What is required
Starting at the first of these lines and ending at the line that contains "Olahraga! Proteksi 1000 Atlet", rewrite them with "Tennis" renamed to "Squash" and everything else left unchanged.

**** Exercise data

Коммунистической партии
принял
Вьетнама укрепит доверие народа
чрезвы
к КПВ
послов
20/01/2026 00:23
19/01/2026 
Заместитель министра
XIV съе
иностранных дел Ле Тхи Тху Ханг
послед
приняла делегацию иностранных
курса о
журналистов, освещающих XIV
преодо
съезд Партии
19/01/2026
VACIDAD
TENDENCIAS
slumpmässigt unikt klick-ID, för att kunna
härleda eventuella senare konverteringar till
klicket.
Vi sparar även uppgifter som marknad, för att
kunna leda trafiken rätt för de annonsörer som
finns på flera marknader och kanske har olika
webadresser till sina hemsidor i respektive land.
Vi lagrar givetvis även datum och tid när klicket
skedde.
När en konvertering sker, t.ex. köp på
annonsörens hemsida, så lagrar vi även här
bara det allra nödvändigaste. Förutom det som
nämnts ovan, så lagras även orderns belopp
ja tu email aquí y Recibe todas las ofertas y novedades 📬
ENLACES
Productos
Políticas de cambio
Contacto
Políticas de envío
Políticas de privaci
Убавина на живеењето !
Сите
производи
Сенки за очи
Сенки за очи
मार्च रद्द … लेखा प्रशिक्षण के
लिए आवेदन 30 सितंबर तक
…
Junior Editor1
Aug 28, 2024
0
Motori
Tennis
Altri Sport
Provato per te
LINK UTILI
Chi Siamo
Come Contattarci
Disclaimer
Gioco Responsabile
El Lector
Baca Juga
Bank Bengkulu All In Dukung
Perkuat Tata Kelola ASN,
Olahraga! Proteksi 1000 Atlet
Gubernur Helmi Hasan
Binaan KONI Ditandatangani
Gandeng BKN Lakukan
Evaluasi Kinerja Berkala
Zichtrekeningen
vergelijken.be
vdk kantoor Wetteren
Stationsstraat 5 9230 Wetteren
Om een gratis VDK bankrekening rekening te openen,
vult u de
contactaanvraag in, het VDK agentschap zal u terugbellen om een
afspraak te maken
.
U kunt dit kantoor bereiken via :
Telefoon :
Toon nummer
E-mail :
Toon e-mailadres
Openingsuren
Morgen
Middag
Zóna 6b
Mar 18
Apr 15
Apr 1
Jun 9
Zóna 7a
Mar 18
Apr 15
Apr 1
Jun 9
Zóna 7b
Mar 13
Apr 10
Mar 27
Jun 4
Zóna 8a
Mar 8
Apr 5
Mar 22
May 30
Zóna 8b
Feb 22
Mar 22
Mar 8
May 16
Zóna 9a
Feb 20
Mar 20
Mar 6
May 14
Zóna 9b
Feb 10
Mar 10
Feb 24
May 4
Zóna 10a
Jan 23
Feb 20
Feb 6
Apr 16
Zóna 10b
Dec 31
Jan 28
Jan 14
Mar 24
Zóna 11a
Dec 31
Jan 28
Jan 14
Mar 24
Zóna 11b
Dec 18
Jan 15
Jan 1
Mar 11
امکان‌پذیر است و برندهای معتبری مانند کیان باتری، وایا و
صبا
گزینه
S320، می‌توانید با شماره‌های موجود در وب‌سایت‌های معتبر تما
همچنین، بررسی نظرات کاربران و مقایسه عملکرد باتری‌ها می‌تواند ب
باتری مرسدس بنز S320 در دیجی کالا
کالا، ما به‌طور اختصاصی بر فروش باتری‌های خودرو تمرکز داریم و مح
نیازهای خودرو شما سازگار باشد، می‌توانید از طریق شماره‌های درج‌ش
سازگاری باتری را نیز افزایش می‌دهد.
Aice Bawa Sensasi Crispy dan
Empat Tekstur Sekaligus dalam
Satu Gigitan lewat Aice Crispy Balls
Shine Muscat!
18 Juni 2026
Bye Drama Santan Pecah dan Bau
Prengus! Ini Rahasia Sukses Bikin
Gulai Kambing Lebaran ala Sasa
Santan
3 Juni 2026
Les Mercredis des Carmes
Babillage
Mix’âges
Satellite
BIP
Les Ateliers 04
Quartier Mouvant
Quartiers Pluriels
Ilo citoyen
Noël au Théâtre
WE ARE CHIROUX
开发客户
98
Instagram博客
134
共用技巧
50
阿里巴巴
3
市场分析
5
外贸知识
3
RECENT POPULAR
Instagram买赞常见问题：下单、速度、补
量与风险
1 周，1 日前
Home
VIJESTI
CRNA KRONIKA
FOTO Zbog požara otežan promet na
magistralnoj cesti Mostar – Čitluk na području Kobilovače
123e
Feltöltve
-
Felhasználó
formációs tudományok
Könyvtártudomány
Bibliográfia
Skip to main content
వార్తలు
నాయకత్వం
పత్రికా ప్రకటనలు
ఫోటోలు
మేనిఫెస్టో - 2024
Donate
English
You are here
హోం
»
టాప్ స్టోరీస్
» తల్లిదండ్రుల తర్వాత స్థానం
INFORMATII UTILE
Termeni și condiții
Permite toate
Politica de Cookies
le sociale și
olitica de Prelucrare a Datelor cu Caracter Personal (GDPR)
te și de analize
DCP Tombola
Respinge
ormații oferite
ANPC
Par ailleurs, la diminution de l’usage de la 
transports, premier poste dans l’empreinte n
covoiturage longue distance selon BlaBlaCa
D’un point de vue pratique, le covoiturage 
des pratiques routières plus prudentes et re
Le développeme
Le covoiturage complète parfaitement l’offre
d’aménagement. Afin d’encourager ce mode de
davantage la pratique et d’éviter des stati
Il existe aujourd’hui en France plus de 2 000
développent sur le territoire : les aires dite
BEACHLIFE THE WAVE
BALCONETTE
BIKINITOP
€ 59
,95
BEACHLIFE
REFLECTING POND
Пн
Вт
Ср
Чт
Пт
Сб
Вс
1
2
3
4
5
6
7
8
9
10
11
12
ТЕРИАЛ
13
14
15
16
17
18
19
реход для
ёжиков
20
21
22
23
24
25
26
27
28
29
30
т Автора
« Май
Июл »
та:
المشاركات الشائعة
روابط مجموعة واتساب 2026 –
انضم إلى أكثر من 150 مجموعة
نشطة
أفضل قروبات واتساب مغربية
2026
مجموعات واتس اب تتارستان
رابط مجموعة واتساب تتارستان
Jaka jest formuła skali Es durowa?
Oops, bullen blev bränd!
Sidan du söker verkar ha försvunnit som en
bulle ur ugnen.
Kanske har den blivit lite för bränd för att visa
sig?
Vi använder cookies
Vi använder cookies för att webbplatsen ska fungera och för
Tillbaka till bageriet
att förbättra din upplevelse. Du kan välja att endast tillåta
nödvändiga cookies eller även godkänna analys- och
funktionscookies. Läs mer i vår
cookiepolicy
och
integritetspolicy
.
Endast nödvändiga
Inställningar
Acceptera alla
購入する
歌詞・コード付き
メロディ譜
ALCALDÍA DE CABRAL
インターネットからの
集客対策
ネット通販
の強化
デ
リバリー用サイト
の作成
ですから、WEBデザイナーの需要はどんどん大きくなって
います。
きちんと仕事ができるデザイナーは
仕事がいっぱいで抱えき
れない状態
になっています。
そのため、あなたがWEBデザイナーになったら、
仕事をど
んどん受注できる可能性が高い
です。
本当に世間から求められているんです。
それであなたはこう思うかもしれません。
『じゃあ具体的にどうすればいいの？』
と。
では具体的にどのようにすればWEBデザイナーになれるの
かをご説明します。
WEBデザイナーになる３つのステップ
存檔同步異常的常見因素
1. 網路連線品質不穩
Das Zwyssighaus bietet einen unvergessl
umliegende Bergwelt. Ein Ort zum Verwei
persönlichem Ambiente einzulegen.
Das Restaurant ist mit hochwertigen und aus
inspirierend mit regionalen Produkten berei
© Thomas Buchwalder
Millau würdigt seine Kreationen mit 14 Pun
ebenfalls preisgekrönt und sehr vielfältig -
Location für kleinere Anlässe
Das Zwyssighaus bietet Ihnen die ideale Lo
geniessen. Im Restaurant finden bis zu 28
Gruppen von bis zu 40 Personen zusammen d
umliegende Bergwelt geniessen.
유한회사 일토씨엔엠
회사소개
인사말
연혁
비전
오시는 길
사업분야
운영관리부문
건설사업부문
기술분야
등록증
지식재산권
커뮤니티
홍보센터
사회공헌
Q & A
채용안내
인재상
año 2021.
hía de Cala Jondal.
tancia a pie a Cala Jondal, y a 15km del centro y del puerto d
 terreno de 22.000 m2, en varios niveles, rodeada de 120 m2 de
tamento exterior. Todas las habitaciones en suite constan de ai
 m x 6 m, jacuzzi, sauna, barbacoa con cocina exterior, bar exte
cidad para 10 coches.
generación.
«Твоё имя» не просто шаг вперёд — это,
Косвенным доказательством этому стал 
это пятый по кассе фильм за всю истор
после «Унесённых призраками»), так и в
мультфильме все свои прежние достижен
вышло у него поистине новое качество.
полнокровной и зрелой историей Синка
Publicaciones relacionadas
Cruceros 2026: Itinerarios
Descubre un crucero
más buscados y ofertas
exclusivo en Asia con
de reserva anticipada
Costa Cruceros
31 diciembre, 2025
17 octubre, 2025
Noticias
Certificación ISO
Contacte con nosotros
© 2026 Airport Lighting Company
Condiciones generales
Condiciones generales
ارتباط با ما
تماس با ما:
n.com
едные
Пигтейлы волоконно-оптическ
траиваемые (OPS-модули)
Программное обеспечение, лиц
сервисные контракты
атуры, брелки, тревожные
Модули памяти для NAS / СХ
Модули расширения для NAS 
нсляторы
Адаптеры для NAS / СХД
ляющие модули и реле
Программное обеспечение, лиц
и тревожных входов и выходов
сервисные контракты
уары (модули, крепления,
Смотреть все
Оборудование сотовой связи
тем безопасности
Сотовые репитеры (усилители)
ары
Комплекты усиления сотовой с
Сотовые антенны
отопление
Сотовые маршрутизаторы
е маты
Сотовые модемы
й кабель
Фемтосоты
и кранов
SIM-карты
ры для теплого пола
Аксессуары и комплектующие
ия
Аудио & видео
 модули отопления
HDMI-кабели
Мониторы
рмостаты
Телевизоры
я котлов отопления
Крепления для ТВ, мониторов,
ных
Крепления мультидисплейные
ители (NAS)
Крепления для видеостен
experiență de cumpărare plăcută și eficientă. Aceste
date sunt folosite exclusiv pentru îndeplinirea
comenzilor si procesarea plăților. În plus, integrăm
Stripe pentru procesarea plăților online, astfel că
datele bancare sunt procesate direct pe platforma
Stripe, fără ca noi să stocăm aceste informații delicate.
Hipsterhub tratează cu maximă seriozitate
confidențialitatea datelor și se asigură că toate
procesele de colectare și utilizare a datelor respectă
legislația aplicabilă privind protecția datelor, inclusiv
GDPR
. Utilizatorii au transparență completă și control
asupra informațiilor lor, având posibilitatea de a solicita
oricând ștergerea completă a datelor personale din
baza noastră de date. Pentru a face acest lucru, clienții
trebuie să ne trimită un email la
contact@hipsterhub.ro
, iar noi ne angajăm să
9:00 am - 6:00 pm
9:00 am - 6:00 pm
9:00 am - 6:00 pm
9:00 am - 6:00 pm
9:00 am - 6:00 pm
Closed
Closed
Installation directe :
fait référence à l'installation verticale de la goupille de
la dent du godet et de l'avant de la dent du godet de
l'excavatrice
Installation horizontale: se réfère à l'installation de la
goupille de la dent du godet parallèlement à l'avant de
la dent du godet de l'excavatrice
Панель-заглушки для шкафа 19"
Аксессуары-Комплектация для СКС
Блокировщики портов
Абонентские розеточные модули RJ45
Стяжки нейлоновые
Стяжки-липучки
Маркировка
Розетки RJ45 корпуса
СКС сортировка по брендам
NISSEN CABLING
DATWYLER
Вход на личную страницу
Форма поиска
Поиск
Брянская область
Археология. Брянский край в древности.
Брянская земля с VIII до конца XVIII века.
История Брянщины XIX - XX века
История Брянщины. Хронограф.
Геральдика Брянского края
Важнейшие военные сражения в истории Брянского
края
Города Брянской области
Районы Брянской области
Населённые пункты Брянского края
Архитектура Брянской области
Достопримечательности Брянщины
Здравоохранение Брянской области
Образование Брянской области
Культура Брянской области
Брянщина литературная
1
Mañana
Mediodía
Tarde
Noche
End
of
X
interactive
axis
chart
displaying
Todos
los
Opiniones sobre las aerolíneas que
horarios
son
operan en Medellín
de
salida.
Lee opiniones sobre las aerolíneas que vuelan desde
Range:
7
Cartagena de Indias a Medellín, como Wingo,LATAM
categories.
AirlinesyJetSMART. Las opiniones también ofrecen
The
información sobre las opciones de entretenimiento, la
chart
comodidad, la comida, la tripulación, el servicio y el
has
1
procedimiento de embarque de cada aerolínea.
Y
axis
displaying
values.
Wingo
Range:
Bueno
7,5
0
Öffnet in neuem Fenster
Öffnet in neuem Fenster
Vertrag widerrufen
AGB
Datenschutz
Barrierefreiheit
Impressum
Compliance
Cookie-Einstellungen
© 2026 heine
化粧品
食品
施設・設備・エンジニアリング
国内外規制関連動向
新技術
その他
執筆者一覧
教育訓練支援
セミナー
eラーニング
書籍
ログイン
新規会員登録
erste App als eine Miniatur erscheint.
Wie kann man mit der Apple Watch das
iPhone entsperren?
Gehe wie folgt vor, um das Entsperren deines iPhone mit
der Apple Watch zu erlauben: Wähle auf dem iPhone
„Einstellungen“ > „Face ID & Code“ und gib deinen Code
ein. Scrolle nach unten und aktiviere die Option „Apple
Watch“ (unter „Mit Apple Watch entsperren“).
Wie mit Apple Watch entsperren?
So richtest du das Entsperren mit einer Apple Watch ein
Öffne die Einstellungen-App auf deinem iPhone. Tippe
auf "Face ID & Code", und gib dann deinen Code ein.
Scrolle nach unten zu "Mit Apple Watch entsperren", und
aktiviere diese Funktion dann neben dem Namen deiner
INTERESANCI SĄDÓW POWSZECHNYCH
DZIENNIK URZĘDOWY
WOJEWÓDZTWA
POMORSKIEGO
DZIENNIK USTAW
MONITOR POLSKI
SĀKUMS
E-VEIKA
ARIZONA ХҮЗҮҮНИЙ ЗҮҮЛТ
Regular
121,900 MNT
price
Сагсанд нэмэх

********

Response box
Коммунистической партии
принял
Вьетнама укрепит доверие народа
чрезвы
к КПВ
послов
20/01/2026 00:23
19/01/2026 
Заместитель министра
XIV съе
иностранных дел Ле Тхи Тху Ханг
послед
приняла делегацию иностранных
курса о
журналистов, освещающих XIV
преодо
съезд Партии
19/01/2026
VACIDAD
TENDENCIAS
slumpmässigt unikt klick-ID, för att kunna
härleda eventuella senare konverteringar till
klicket.
Vi sparar även uppgifter som marknad, för att
kunna leda trafiken rätt för de annonsörer som
finns på flera marknader och kanske har olika
webadresser till sina hemsidor i respektive land.
Vi lagrar givetvis även datum och tid när klicket
skedde.
När en konvertering sker, t.ex. köp på
annonsörens hemsida, så lagrar vi även här
bara det allra nödvändigaste. Förutom det som
nämnts ovan, så lagras även orderns belopp
ja tu email aquí y Recibe todas las ofertas y novedades 📬
ENLACES
Productos
Políticas de cambio
Contacto
Políticas de envío
Políticas de privaci
Убавина на живеењето !
Сите
производи
Сенки за очи
Сенки за очи
मार्च रद्द … लेखा प्रशिक्षण के
लिए आवेदन 30 सितंबर तक
…
Junior Editor1
Aug 28, 2024
0
Motori
Squash
Altri Sport
Provato per te
LINK UTILI
Chi Siamo
Come Contattarci
Disclaimer
Gioco Responsabile
El Lector
Baca Juga
Bank Bengkulu All In Dukung
Perkuat Tata Kelola ASN,
Olahraga! Proteksi 1000 Atlet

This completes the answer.